Textures of Mourning addresses this question by examining
engrossing literary and visual portrayals of death and its
aftermath from The Tale of Genji and its adaptations. Contending
that the work of mourning unfolds through interwoven practices of
reading, writing, painting, and public exhibition, Reginald Jackson
charts how mourning spurs artistic composition, triggers visceral
responses, and seduces spectators in both premodern and
contemporary Japan. Textures of Mourning delineates the intimate
relationship between mourning and reading at three historical
tipping points: the height of imperial power in the early eleventh
century, when the literary masterwork The Tale of Genji (1008) was
written; the collapse of imperial hegemony in the late-twelfth
century, when Genji's most famous handscroll adaptation was
composed (1150); and the post-bubble recessionary context in which
those handscrolls were refashioned as the "Resurrected Genji
Handscrolls" (2006). As material objects wrought at comparable
moments of social upheaval, these texts become vehicles through
which to mourn perished ideals of vitality, prosperity, and
belonging. Textures of Mourning is the first full-length manuscript
in English to investigate these texts' complex relationship across
eras. By analyzing dozens of sumptuous images, the book pursues
mortality's progression over four sections-"Dying," "Decomposing,"
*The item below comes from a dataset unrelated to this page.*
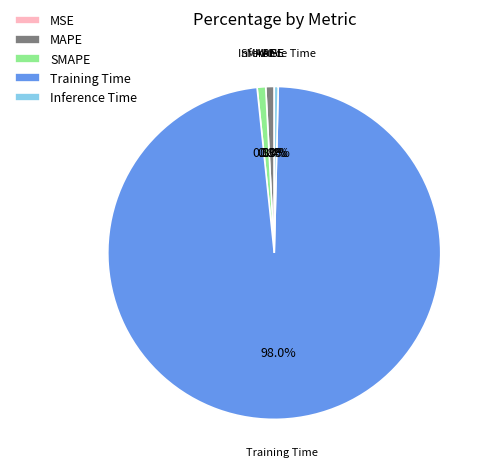

What percentage is the Training Time slice, to the nearest percent?

98%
"Mourning," and "Resurrecting"-each of which contextualizes factual
and fictional accounts of reckoning with death to discern the
mechanics of mourning's labor. A major intervention of the book is
to theorize how the riveting opacity, coarse materiality, and
skewed temporality of premodern forms trouble modern regimes of
looking, feeling, and knowing. Drawing upon scholarship in
premodern Japanese literary studies, art history, and performance
studies, the book's innovative trans-disciplinary readings reorient
psychoanalytic criticism and performance theory to map the
fluctuating topography of calligraphic gestures.